Biography of André Malraux
André Malraux (3 November 1901 – 23 November 1976) was a French novelist, art theorist and Minister for Cultural Affairs. Malraux's novel La Condition Humaine (Man's Fate) (1933) won the Prix Goncourt. He was appointed by President Charles de Gaulle as Minister of Information (1945–1946) and subsequently as France's first Minister of Cultural Affairs during de Gaulle's presidency (1959–1969).
Malraux was born in Paris in 1901, the son of Fernand-Georges Malraux and Berthe Lamy (Malraux). His parents separated in 1905 and eventually divorced. There are suggestions that Malraux's paternal grandfather committed suicide in 1909.
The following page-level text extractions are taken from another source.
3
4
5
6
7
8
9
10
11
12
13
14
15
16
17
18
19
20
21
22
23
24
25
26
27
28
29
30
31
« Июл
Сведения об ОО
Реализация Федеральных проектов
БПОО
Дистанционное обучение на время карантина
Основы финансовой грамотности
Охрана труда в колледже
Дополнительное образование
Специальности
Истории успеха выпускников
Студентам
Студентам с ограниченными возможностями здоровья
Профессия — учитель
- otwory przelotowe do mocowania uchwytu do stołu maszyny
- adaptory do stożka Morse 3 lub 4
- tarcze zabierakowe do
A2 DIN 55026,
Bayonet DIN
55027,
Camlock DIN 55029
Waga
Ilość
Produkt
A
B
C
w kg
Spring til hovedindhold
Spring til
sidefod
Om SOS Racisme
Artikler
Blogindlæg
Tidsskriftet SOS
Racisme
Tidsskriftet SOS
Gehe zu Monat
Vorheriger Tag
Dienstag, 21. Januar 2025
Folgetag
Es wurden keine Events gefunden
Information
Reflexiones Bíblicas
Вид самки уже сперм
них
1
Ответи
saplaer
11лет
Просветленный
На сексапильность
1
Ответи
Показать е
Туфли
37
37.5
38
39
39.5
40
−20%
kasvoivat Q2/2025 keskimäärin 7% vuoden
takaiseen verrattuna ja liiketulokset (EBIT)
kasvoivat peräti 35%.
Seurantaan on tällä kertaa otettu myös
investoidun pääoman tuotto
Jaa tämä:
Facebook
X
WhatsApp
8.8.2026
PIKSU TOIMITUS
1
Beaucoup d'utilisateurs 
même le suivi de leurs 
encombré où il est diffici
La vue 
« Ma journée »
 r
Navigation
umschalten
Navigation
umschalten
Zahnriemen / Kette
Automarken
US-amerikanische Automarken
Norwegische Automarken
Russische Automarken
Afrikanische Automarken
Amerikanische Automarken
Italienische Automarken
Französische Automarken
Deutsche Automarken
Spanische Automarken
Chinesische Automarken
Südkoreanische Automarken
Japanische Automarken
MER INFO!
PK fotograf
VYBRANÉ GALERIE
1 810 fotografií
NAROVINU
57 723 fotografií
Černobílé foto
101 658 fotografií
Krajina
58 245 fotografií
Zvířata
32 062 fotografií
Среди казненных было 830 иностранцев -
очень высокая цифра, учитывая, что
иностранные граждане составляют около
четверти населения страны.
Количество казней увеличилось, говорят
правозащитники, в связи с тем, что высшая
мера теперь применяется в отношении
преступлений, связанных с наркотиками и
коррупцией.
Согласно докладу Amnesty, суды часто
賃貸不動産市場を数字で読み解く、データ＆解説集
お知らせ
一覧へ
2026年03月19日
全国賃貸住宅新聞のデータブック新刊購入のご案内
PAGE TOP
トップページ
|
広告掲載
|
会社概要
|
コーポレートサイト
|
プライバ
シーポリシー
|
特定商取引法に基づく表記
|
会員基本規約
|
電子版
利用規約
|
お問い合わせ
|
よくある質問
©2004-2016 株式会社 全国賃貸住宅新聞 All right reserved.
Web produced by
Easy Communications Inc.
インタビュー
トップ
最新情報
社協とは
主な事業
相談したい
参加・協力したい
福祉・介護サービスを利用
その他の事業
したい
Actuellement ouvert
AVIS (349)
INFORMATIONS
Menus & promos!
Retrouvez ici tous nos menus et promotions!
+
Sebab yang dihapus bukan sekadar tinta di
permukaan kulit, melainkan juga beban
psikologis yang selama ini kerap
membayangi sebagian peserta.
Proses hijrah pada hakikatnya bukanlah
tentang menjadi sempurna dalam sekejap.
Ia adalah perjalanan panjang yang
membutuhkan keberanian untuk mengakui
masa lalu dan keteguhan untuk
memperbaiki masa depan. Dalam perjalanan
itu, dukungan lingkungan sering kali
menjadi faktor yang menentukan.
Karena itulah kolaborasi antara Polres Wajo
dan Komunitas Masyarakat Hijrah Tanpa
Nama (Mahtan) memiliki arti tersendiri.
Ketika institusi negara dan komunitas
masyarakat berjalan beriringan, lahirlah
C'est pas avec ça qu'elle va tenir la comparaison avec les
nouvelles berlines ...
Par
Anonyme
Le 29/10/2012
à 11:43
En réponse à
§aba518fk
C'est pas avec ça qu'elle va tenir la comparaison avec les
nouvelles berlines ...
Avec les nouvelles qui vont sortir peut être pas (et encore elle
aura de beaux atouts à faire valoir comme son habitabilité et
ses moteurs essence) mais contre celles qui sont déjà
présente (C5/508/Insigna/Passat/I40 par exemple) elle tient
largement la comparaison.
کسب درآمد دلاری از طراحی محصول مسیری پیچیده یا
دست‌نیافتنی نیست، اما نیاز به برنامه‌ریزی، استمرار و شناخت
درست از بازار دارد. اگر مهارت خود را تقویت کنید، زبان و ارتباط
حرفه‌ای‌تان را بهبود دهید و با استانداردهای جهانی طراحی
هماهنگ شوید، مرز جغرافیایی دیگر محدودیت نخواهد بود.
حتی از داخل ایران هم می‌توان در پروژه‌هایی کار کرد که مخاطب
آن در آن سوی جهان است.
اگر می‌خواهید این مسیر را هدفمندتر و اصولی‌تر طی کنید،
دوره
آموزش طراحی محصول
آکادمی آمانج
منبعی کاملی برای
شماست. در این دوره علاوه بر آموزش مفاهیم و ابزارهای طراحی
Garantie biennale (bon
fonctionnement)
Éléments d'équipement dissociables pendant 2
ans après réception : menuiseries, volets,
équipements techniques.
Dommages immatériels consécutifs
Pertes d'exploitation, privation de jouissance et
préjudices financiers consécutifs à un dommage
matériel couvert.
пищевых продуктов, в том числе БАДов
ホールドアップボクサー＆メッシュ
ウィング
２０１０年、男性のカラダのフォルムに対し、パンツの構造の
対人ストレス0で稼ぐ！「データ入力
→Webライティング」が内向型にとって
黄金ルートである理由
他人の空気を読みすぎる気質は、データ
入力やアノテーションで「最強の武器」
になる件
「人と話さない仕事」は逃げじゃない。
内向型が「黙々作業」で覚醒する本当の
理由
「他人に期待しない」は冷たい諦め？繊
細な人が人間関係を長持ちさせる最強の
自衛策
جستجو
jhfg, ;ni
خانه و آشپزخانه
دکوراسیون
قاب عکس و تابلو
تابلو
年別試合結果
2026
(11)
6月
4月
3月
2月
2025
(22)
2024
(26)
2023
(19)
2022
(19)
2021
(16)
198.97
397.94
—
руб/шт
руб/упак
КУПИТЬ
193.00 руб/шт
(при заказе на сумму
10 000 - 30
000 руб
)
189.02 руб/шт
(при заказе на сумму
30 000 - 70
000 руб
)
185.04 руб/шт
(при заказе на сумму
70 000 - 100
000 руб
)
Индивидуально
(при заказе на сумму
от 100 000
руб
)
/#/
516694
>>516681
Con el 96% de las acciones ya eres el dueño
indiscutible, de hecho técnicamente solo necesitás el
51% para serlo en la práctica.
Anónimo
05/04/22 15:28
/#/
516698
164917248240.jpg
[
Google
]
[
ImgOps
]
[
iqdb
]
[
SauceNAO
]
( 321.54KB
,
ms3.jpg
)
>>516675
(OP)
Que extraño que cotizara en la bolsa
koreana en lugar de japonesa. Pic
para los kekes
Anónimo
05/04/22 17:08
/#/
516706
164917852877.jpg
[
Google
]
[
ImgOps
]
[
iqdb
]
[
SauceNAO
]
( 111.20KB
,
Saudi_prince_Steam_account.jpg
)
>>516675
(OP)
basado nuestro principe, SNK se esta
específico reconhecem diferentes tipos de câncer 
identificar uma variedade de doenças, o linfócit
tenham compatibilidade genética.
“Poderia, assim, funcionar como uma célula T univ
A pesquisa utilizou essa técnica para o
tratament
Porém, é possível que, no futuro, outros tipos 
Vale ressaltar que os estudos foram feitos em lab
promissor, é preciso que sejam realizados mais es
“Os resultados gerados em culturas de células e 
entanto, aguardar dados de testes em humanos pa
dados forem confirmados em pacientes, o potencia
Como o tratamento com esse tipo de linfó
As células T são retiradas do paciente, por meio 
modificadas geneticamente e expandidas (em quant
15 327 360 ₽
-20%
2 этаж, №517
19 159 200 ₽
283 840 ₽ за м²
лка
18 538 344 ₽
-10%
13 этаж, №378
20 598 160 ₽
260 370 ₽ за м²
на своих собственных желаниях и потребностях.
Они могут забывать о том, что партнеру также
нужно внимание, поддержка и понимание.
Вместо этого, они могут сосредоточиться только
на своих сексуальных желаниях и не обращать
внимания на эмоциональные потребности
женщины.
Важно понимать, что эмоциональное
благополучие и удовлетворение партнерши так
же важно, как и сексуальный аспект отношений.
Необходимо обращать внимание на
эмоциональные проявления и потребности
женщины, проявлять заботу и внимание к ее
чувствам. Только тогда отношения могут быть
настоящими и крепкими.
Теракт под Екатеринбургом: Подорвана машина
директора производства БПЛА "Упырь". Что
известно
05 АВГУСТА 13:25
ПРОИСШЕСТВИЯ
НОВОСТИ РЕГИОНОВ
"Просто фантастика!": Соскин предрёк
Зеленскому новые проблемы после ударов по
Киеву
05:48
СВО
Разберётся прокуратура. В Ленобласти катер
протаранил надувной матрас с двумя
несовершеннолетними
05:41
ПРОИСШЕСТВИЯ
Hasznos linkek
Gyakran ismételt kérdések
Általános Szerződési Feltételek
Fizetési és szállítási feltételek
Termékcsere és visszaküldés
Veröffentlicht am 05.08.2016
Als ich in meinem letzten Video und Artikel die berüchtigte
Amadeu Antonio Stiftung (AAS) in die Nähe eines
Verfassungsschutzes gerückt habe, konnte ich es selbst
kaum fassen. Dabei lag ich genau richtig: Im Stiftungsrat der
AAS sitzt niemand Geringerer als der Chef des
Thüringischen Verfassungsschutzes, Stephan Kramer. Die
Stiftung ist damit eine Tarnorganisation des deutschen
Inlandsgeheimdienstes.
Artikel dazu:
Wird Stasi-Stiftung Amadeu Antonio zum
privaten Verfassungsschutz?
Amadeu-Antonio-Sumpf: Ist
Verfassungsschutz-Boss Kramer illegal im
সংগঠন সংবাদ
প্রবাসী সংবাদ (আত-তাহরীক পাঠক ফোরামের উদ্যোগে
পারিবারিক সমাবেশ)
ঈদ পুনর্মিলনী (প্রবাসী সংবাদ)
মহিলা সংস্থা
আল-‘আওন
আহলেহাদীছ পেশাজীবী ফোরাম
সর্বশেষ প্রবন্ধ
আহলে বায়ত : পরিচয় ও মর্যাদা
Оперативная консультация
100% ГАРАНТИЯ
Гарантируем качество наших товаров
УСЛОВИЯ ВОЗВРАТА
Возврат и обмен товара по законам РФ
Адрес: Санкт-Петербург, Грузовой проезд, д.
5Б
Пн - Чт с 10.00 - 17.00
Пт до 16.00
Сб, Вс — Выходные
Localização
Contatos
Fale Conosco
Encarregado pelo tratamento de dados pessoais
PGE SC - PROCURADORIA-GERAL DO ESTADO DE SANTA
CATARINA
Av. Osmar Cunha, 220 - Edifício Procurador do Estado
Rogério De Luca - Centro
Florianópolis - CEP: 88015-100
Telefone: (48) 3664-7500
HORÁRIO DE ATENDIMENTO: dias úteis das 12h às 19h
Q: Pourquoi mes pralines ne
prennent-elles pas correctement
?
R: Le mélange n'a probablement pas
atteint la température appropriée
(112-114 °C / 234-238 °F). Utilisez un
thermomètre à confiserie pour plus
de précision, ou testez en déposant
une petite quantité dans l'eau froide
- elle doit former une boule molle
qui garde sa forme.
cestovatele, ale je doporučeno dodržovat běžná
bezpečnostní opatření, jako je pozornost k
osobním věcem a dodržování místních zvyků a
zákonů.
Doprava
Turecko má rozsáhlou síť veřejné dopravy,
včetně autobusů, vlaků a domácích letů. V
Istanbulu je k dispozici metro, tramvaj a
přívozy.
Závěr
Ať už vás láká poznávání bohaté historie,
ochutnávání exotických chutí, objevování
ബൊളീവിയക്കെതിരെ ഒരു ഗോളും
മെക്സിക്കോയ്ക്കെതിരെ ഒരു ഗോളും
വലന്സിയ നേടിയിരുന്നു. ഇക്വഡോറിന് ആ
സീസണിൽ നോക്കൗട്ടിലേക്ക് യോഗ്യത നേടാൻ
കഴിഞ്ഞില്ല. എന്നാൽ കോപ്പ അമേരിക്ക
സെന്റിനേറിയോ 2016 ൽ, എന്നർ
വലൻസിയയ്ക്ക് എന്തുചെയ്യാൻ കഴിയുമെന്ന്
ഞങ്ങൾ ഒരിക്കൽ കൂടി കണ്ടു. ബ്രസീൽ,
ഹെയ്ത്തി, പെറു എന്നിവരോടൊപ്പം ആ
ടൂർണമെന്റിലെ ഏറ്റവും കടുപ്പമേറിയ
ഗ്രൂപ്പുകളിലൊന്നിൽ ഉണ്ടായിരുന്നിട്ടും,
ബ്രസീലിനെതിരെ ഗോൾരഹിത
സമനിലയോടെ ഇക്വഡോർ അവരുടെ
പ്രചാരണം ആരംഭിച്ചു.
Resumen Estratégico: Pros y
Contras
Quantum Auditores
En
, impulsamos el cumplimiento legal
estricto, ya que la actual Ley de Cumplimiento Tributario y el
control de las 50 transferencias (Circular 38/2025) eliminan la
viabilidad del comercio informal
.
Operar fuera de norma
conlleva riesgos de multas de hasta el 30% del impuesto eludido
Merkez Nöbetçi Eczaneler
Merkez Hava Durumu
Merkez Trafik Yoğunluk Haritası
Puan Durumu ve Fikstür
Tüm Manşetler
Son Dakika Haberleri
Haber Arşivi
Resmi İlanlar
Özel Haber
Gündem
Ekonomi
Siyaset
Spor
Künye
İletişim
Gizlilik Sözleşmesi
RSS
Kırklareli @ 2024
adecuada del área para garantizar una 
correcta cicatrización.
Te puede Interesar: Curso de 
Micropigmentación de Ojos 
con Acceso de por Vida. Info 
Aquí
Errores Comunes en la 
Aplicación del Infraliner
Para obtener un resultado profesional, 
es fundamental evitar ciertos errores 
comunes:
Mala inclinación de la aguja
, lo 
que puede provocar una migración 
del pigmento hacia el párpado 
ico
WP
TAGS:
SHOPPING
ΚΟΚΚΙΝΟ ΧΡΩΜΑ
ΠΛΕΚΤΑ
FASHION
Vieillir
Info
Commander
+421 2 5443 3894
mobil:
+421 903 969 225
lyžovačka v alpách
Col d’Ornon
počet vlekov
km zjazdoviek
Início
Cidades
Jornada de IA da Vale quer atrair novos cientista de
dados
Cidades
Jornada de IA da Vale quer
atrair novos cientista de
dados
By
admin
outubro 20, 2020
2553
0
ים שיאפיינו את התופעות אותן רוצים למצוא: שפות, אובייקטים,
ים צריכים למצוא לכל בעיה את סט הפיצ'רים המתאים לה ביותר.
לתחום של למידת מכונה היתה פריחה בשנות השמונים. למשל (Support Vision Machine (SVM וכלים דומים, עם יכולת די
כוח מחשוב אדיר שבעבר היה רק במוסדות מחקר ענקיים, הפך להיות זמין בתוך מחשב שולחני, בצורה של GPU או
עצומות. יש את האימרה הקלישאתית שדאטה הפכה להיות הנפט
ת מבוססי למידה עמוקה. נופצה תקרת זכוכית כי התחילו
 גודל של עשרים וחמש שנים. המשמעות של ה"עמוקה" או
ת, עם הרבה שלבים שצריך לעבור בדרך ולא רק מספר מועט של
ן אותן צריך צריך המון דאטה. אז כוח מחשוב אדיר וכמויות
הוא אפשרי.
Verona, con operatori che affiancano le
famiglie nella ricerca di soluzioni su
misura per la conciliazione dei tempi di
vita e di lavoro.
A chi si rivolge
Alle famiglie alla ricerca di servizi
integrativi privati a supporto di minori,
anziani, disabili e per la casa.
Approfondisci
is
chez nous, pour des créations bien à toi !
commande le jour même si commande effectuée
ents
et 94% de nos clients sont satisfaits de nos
Malraux was raised by his mother, maternal aunt Marie and maternal grandmother, Adrienne Lamy-Romagna, who had a grocery store in the small town of Bondy. His father, a stockbroker, committed suicide in 1930 after the international crash of the stock market and onset of the Great Depression. From his childhood, associates noticed that Andre had marked nervousness and motor and vocal tics. The recent biographer Olivier Todd, who published a book on Malraux in 2005, suggests that he had Tourette's syndrome, although that has not been confirmed. Either way, most critics have not seen this as a significant factor in Malraux's life or literary works.
The young Malraux left formal education early, but he followed his curiosity through the booksellers and museums in Paris, and explored its rich libraries as well.